What the article says
- Moonshot AI released Kimi K3, a huge model with 2.8 trillion parameters, beating Claude Opus and GPT 5.5 on some benchmarks but trailing the very top models.
- Simon Willison ran his running joke test, asking it to draw a pelican riding a bicycle as an SVG.
- The drawing cost 25 cents because the model burned through thousands of hidden reasoning tokens before answering, and it only offers one reasoning setting, so you cannot dial that back.
- He argues the pelican test has stopped tracking overall model quality. Some smaller open models now draw better pelicans than the best labs' flagship models.
- What he still finds useful is that running the same silly prompt forces him to actually try the model and gives a quick read on cost and reasoning behavior.
What HN is saying
- Several commenters doubt pelicans are absent from training data given how often the meme gets reposted online, though Simon says that would make results worse, not better, since scraped pelican drawings are usually bad.
- A side debate breaks out over how Chinese labs get enough compute for models this large, with theories ranging from GPU smuggling through third countries to architecture efficiency rather than raw chip access.
- One thread pokes at token counting oddities.
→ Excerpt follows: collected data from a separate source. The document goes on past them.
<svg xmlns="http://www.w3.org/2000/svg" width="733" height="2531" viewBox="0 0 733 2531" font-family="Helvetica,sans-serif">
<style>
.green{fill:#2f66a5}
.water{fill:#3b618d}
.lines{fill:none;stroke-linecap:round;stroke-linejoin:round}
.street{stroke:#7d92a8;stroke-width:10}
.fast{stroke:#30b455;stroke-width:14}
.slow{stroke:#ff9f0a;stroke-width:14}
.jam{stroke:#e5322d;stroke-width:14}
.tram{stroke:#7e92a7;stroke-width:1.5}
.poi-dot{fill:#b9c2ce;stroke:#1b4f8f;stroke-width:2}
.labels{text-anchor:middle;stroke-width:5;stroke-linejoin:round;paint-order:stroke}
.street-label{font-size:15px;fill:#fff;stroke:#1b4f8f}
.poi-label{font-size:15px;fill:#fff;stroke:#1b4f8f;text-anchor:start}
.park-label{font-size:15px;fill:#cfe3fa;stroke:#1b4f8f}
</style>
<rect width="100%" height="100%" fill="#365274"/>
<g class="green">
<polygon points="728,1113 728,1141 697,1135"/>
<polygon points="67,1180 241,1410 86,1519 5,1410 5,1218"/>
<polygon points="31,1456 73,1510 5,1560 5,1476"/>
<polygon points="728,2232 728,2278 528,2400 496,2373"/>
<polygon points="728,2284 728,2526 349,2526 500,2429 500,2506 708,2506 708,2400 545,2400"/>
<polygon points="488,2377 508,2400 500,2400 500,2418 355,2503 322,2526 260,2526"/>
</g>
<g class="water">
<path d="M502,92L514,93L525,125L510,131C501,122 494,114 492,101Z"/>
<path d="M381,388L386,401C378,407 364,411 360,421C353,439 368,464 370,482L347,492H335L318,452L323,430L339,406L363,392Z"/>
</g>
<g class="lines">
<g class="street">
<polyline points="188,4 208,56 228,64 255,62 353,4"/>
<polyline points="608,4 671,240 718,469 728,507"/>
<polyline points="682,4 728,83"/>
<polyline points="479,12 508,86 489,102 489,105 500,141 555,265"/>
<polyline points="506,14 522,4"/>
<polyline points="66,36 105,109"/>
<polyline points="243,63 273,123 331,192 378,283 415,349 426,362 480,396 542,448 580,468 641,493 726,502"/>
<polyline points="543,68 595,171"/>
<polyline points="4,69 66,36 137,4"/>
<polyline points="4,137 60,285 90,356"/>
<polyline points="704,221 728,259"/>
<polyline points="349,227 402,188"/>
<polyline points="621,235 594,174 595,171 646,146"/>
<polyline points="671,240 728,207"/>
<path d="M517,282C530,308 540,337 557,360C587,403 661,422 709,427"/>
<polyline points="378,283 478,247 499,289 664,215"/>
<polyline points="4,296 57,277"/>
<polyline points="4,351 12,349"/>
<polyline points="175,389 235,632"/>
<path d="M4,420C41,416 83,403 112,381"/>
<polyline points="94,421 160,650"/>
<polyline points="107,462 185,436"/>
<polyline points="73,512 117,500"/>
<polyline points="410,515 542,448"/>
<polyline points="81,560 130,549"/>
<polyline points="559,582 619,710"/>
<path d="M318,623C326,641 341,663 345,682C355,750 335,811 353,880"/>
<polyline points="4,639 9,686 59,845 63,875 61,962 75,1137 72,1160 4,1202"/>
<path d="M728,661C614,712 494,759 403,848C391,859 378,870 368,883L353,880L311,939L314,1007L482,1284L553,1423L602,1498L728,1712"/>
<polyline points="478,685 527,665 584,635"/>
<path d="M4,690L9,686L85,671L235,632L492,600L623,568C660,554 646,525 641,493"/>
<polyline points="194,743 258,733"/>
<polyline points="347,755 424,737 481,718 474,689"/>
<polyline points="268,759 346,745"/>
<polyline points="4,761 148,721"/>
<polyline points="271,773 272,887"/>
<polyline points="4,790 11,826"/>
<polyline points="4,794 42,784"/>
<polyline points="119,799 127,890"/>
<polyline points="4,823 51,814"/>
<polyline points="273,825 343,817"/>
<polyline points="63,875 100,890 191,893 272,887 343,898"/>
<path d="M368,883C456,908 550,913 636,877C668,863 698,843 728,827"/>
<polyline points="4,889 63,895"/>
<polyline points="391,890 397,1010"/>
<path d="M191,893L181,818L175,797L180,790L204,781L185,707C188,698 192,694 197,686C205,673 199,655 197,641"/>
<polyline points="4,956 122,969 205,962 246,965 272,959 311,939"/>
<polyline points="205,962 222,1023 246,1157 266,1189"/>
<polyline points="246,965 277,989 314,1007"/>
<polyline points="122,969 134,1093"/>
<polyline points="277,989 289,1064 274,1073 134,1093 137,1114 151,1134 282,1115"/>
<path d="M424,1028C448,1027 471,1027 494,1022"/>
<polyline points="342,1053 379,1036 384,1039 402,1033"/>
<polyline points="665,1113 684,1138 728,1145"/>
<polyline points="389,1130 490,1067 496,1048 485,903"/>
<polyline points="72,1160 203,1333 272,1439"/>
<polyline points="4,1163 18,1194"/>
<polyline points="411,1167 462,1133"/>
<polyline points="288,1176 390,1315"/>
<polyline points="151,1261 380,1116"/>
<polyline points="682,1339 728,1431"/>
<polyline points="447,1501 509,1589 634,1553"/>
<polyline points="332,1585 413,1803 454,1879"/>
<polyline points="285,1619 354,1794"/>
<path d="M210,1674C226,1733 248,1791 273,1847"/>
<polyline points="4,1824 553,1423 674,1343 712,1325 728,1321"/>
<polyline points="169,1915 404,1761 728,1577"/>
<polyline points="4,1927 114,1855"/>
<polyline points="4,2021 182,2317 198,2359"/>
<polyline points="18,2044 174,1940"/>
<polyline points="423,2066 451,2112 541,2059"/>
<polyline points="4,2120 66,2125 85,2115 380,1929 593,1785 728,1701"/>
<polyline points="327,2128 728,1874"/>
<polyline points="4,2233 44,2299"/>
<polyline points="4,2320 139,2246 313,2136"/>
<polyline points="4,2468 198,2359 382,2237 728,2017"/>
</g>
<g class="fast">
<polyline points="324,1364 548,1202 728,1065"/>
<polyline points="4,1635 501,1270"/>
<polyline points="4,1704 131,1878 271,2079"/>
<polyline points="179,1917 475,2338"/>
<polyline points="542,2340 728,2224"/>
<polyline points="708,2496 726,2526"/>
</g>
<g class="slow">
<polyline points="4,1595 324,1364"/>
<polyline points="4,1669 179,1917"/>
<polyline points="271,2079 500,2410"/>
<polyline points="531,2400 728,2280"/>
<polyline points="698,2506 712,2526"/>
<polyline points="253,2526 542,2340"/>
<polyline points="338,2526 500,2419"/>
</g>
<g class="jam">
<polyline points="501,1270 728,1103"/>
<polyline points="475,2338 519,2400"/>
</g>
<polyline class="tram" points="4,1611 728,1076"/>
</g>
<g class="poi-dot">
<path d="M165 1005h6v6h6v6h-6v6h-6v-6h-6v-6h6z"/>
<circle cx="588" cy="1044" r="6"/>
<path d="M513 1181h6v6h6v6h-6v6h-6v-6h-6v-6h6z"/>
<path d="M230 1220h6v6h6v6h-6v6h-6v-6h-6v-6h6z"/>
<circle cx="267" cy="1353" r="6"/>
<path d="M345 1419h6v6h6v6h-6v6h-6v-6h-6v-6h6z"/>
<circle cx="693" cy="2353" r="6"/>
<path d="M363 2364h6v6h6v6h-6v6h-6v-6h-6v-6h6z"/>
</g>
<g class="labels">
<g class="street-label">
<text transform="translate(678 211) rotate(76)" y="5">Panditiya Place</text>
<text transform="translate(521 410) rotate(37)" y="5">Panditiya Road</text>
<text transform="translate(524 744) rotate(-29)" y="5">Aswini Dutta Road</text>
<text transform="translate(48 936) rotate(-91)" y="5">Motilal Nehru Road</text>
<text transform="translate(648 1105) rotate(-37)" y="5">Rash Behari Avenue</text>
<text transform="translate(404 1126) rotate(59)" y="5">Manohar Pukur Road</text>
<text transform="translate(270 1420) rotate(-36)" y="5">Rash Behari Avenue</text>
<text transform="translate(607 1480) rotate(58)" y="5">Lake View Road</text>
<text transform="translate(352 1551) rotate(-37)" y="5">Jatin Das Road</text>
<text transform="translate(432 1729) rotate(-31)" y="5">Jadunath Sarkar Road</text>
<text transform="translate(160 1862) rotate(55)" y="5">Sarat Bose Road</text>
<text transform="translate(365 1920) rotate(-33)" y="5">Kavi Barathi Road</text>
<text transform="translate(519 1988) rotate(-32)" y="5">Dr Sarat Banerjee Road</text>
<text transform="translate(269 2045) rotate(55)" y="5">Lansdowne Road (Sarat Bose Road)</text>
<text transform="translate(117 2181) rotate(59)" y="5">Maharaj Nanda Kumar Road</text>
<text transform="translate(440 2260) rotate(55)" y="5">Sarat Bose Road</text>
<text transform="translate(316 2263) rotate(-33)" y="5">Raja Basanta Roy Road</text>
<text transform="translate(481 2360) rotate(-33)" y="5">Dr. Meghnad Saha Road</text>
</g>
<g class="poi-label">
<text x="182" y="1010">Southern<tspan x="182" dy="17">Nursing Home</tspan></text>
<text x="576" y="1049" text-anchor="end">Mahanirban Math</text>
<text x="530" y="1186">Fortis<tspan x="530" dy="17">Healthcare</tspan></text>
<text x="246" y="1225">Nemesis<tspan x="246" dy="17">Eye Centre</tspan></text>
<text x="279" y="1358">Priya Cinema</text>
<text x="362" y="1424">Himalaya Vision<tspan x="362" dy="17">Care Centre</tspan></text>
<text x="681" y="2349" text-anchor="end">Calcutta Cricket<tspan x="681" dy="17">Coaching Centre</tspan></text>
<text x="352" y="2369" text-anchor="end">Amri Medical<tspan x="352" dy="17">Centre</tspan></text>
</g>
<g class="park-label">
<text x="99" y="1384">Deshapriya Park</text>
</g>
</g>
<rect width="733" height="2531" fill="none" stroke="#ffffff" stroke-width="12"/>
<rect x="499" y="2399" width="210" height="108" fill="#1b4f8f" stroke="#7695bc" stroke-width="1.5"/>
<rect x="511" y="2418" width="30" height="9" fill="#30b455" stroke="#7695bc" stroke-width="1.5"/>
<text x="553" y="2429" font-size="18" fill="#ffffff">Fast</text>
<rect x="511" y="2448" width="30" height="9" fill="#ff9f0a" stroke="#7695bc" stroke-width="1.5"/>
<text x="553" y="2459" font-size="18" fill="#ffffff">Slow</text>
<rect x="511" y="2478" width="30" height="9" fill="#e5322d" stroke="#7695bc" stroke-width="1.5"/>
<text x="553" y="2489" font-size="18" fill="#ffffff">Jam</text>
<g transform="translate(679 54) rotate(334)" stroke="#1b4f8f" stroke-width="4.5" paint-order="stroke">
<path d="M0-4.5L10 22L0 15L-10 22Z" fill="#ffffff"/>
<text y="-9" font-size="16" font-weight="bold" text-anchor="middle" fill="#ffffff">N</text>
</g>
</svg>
The prompt logged 95 input tokens when other tokenizers count far fewer, hinting at a hidden system prompt Kimi would not reveal.
- A few people push back on the format itself, joking that every model release now comes with an obligatory pelican post, while others defend it as a harmless tradition.
- Someone proposes testing models multiple times per prompt rather than once, since results seem to vary run to run almost as much as they vary between models.